L'avocat S. a également témoigné qu'il avait expliqué explicitement aux parties la transaction et ce qu'elle implique (pp. 18, 32-39 et 19, paras. 1-3).
- Dans ces circonstances, j'ai été convaincu que les parties avaient l'intention de signer, et même de signer une transaction pour la fourniture d'un don immobilier.
La cause d'action est-elle devenue le délai de prescription ?
- À l'article 5 du délai de prescription, il a été déterminé que :
« La période durant laquelle une réclamation pour laquelle aucune réclamation n'a été déposée (ci-après – le délai de prescription) est constituée par le délai de prescription est –
(1) Dans l'immobilier non immobilier – sept ans ;
(2) Dans l'immobilier – quinze ans ; et s'ils étaient enregistrés dans les livres de succession après la mise en place d'un droit de propriété en vertu de l'Ordonnance sur les terres (arrangement du droit de propriété) – vingt-cinq ans. »
- Dans des décisions de la Cour suprême, il a été jugé à plusieurs reprises qu'une demande visant à faire valoir une obligation contractuelle d'accorder un droit sur un terrain réglementé constitue une « action immobilière » au regard de l'article 5(2) du Délai de prescription (Audience civile supplémentaire 2415/01 Felicia Reuven c. Sofiov, (Nevo, 30 mai).2001), Appel Civil 1559/99 Tsimbler c. Turgeman, IsrSC 57(5) 49, Appel Civil 520/96 Hussein c. Mir, IsrSC 54(3) 487. Voir aussi Requêtes diverses en civil (district de Nazareth) 780/08 Mansur c. Tabri (Nevo 1.5.2008), Motion d'ouverture (district de Tel Aviv-Jaffa) 494/04 Zagron c. Zichron (Nevo 11.1.2006)).
- Dans notre cas, les droits du défendeur sur le terrain sont enregistrés à son nom dans les registres fonciers, et donc la revendication de prescription soulevée par le défendeur est sans importance dans ce cas, puisque au moment du dépôt de la demande (24/10), 25 ans n'avaient pas encore suivi la date de la transaction de don en 2012.
- De plus, même si l'argument du défendeur avait été accepté et que le délai de prescription avait été de sept ans, l'argument est fondé que la cause d'action n'a été créée qu'à la date à laquelle la plaignante a pris connaissance que le devoir fiduciaire envers elle avait été violé (voir l'article 6 du délai de prescription, ainsi que Civil Appeal Authority 4705-22 Eliyahu c. Israel-Pour (29 septembre 2022), Civil Appeal 1559/99 Tsimbler c. Turgeman, IsrSC 57 (5) 49, Appel civil 6906/00 Anabtawi c. Dar, IsrSC 56(5), 280, (5) 280)59, 28, Appel familial (district de Haïfa) 34848-06-25 Appel du travail c. BHA (Nevo, 30 décembre 2025), Motion d'ouverture (district de Tel Aviv-Jaffa) 494/04 Zagron c. Zichron (Nevo, 11 janvier 2006)). Je vais expliquer mes raisons.

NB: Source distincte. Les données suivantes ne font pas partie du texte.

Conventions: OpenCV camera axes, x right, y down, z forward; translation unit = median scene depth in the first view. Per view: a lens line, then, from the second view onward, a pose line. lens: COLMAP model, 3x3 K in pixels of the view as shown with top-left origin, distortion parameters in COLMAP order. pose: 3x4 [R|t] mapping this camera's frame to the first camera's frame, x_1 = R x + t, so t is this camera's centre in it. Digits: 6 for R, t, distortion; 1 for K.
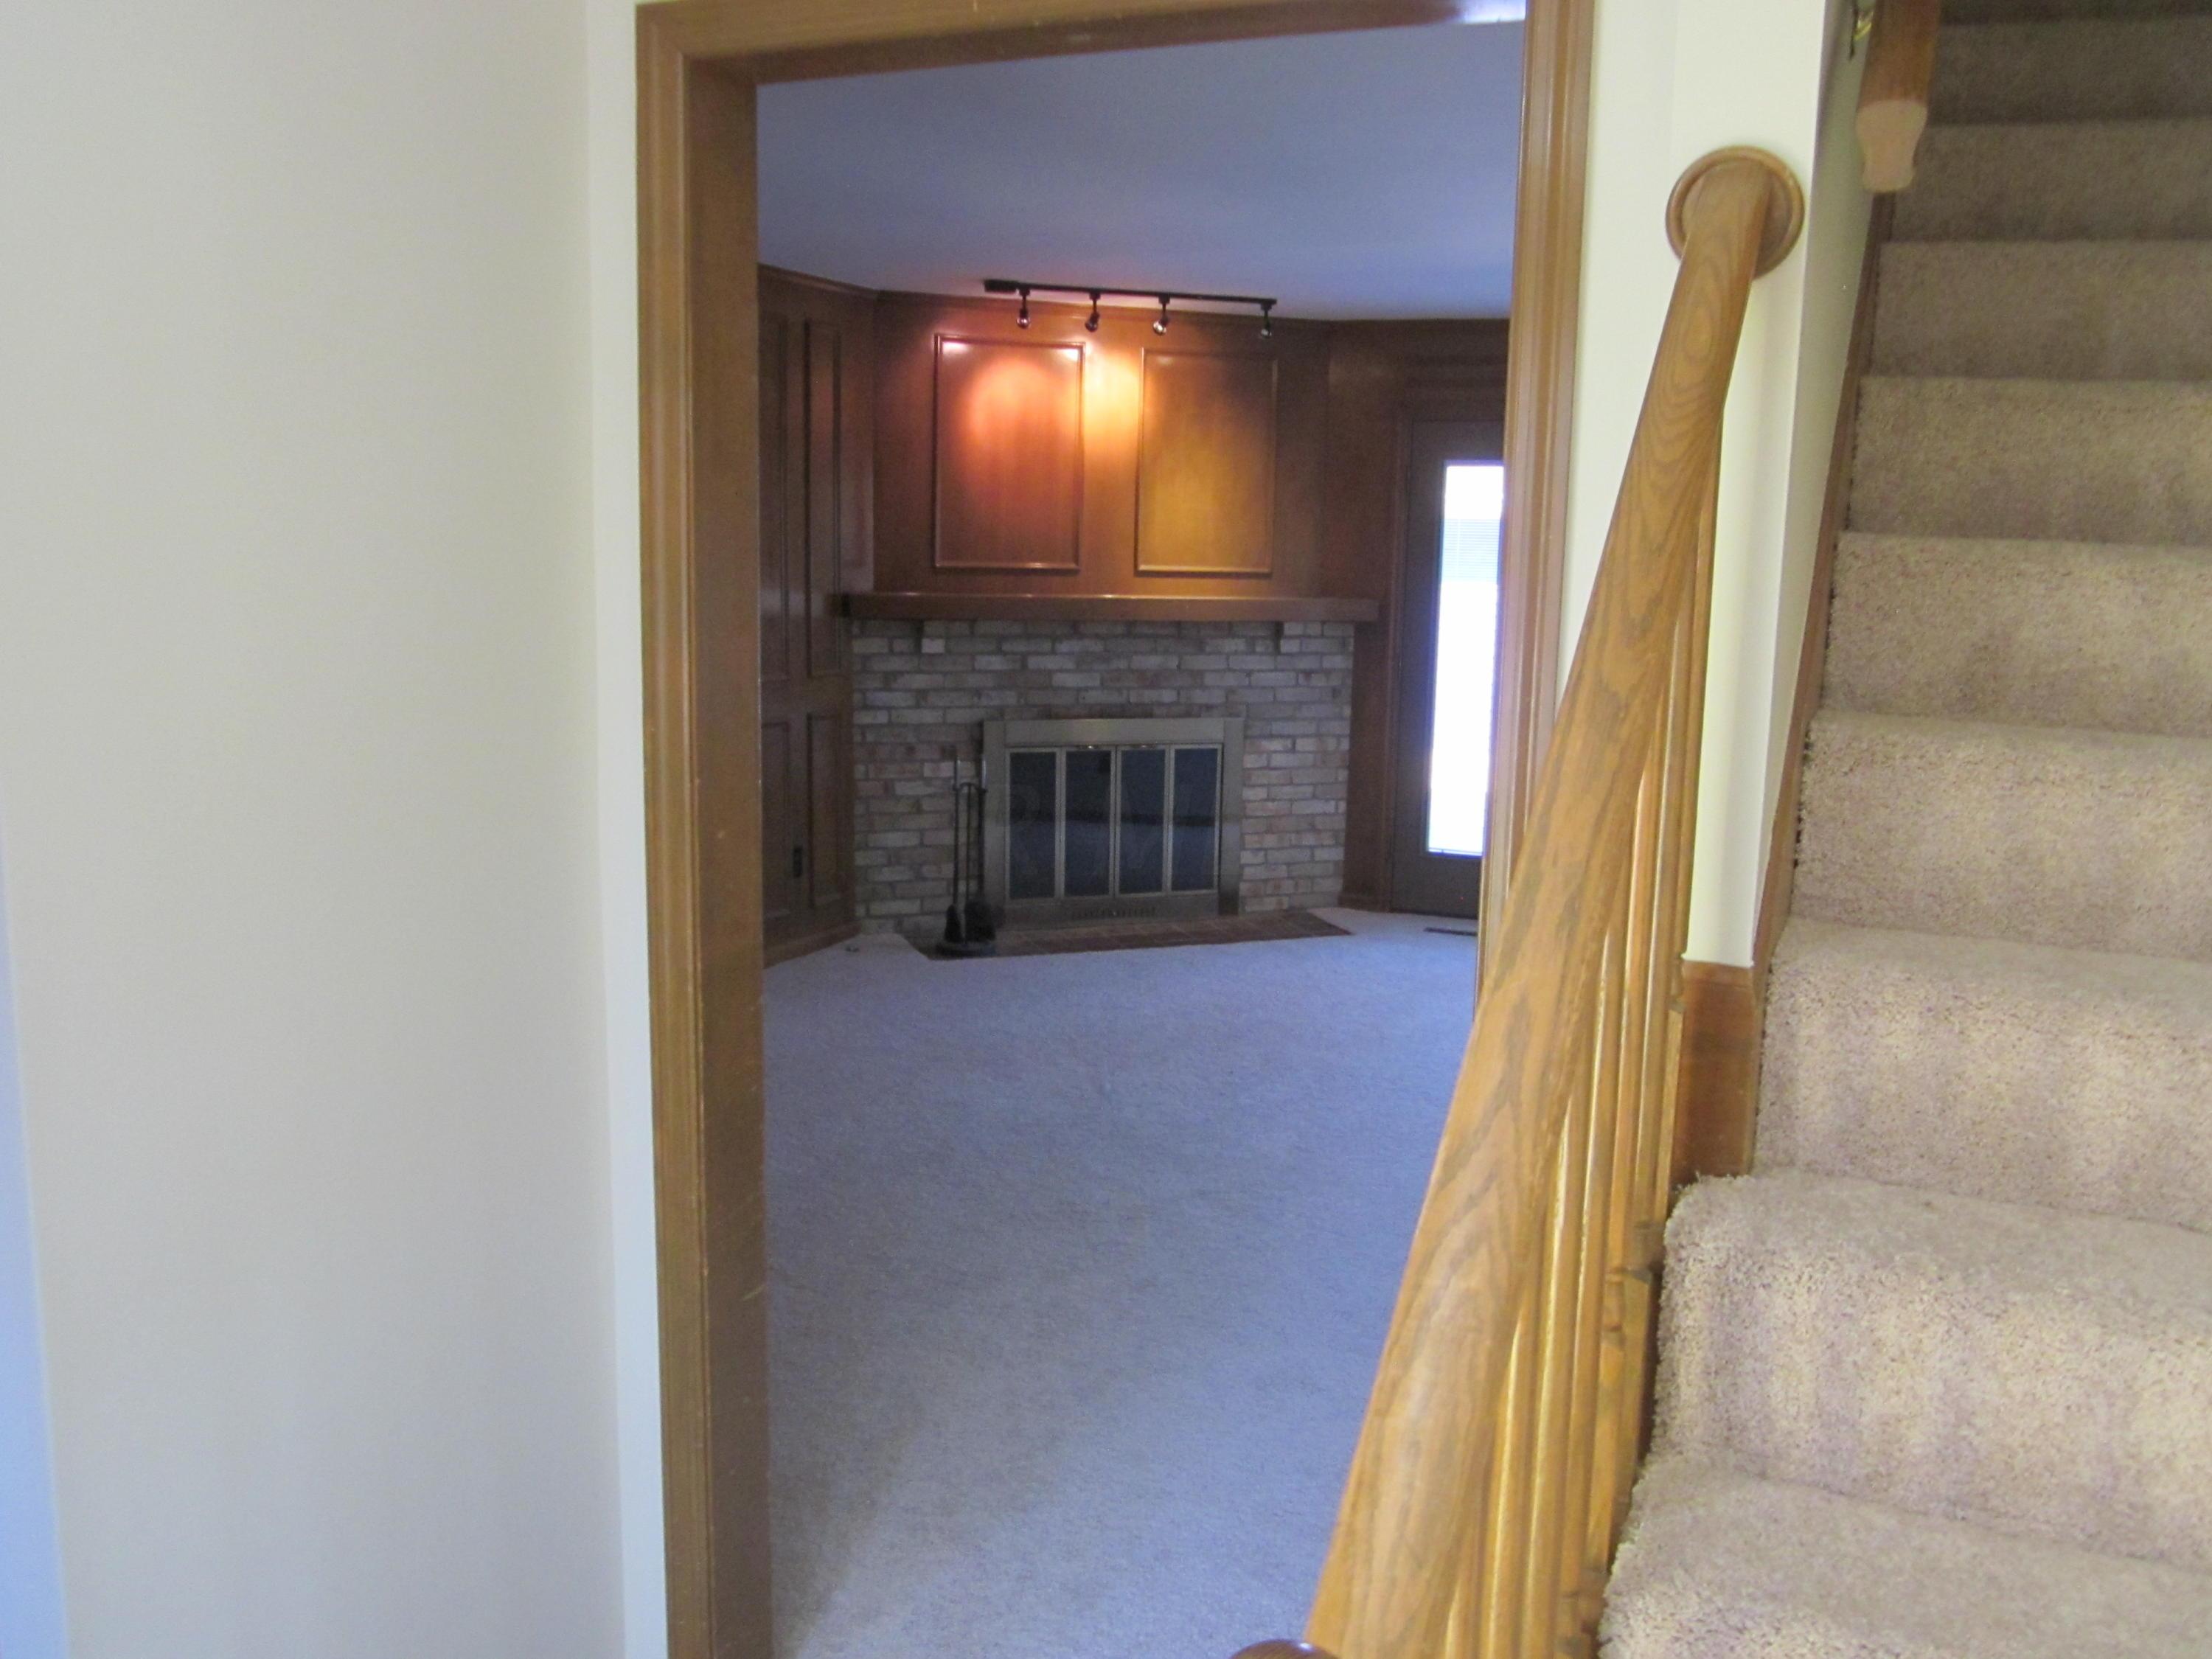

- En effet, il a été jugé qu'il n'est pas nécessaire de fournir un document de typeA dans lequel le donateur du don informe le destinataire de son manque à son obligation de faire un don, et il suffit de donner un avis oral ou de déposer une demande d'annulation (Appel familial (district de Haïfa) 55156-10-19 Anonyme c. Anonyme (Nevo 22.1.2020)).
Cependant, dans notre affaire, il n'a en aucun cas été prouvé que le demandeur ait reçu un avis d'annulation oral ou écrit concernant la transaction, non proche de cette procédure.